Task instructions ->
Please arrange the records below as a two-column CSV headed record,answer, with one row per record holding its text and its entered answer, each in a single quoted field with line breaks replaced by spaces. Leave the pictures out.
□ □ □
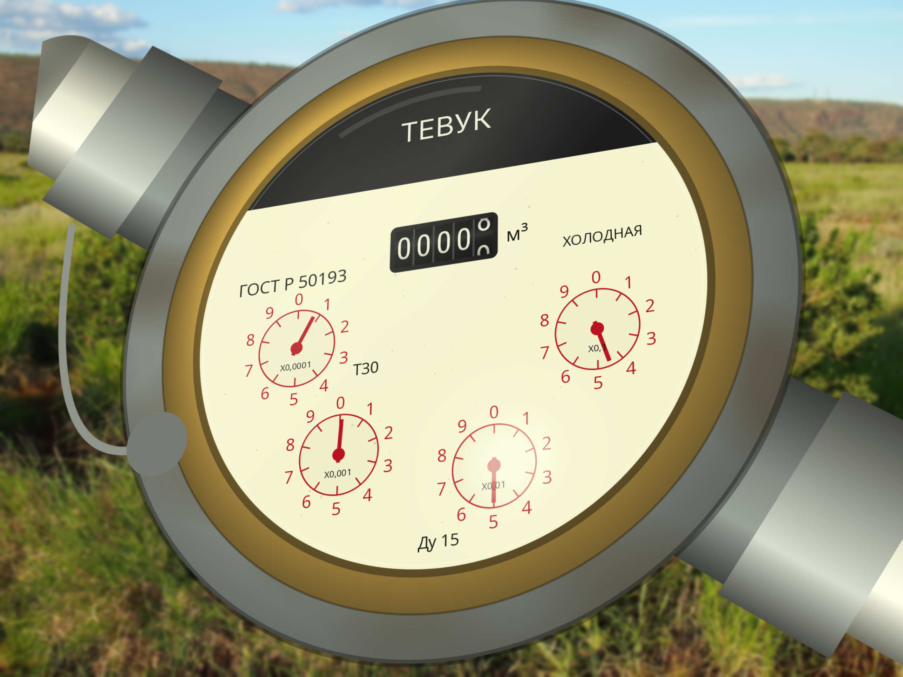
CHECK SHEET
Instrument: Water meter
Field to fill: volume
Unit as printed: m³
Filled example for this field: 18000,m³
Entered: 8.4500,m³
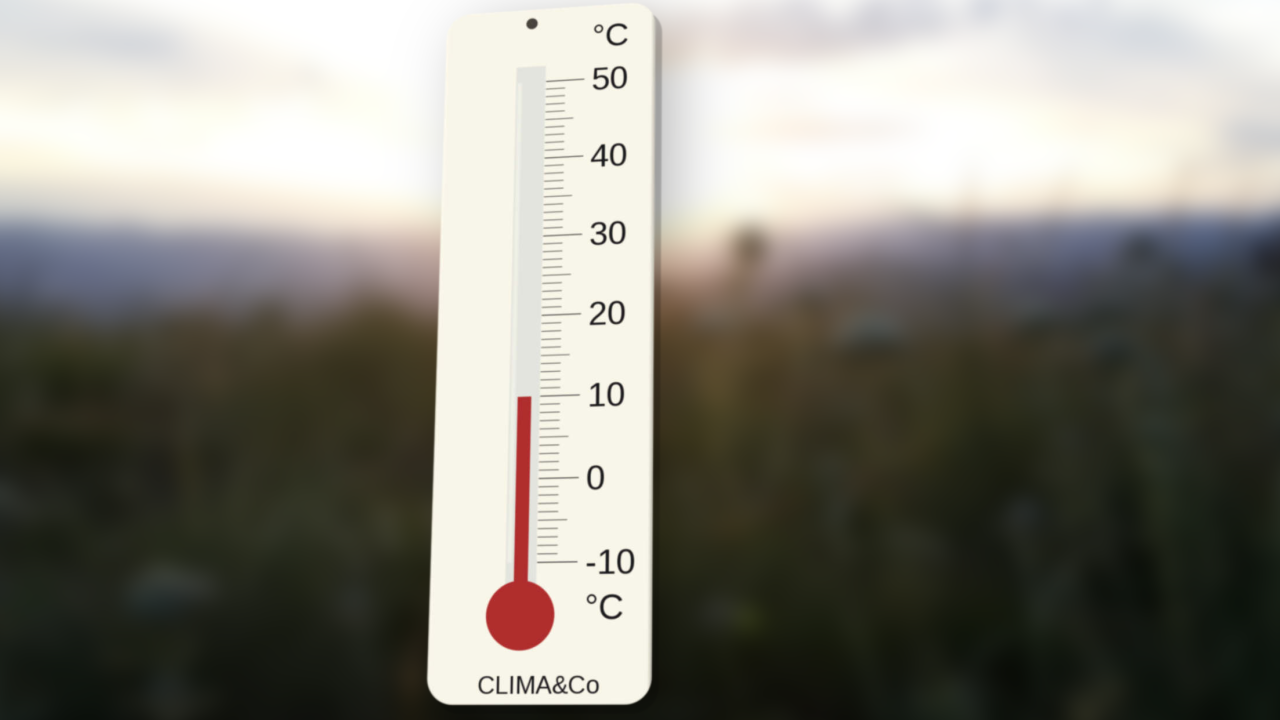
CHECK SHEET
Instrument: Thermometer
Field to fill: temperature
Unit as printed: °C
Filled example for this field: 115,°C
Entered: 10,°C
□ □ □
Solution for this task ->
record,answer
"CHECK SHEET Instrument: Water meter Field to fill: volume Unit as printed: m³ Filled example for this field: 18000,m³ Entered:","8.4500,m³"
"CHECK SHEET Instrument: Thermometer Field to fill: temperature Unit as printed: °C Filled example for this field: 115,°C Entered:","10,°C"